CSC214 Programming 1
Research n⁰ 2: Von Neumann architecture

Presented by Elie Tayar


Presented to Dr. Eng Charbel Fares

Kaslik-Liban
20 February 2012
The von Neumann architecture is a computer design model that uses a processing unit and
a single separate storage structure to hold both instructions and data. It is named after mathematician
and early computer scientist John von Neumann. Such a computer implements a universal Turing
machine, and the common "referential model" of specifying sequential architectures, in contrast with
parallel architectures.

The heart of the von Neumann computer architecture is the Central Processing Unit (CPU),
consisting of the control unit and the ALU (Arithmetic and Logic Unit). The CPU interacts with a Memory
and an input/output (I/O) subsystem and executes a stream of instructions (the computer Program) that
process the data stored in memory and performs I/O operations.
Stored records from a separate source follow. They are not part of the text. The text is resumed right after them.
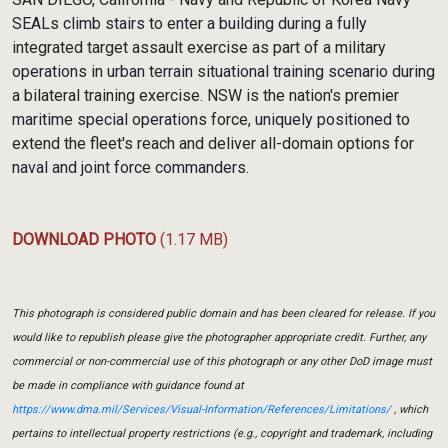
SEALs climb stairs to enter a building during a fully
integrated target assault exercise as part of a military
operations in urban terrain situational training scenario during
a bilateral training exercise. NSW is the nation's premier
maritime special operations force, uniquely positioned to
extend the fleet's reach and deliver all-domain options for
naval and joint force commanders.
DOWNLOAD PHOTO
(1.17 MB)
This photograph is considered public domain and has been cleared for release. If you
would like to republish please give the photographer appropriate credit. Further, any
commercial or non-commercial use of this photograph or any other DoD image must
be made in compliance with guidance found at
https://www.dma.mil/Services/Visual-Information/References/Limitations/
, which
pertains to intellectual property restrictions (e.g., copyright and trademark, including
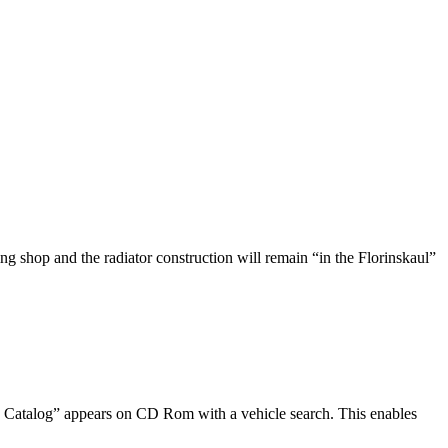
g shop and the radiator construction will remain “in the Florinskaul”
ts Catalog” appears on CD Rom with a vehicle search. This enables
The key concept of the von Neumann
architecture is that data and instructions are stored in the memory system.
Input/output Subsystem

• Handles devices that allow the computer system to:

–Communicate and interact with the outside world (Screen, keyboard, printer)

– Store information (mass-storage)

• Hard-drives, floppies, CD, tapes.

• Mass-Storage Device Access Methods:

– Direct Access Storage Devices (DASDs)

• Hard-drives, floppy-disks, CD-ROMs

– Sequential Access Storage Devices (SASDs)

• Tapes (for example, used as backup devices)

The ALU Subsystem

• The ALU (Arithmetic/Logic Unit) performs

– mathematical operations (+, -, x, /, %)

– logic operations (=, <, >, and, or, not, )

• In today's computers integrated into the CPU Consists of:

– Circuits to do the arithmetic/logic operations.

– Registers (fast storage units) to store intermediate computational results.

– Bus that connects the two.


Memory Subsystem

 Memory, also called RAM (Random Access Memory),

 Consists of many memory cells (storage units) of a fixed size.


Each cell has an address associated with it: 0, 1

 All accesses to memory are to a specified address.


A cell is the minimum unit of access (fetch/store a complete cell).

 The time it takes to fetch/store a cell is the same for all cells.

 When the computer is running, both

 Program

Data (variables) are stored in the memory.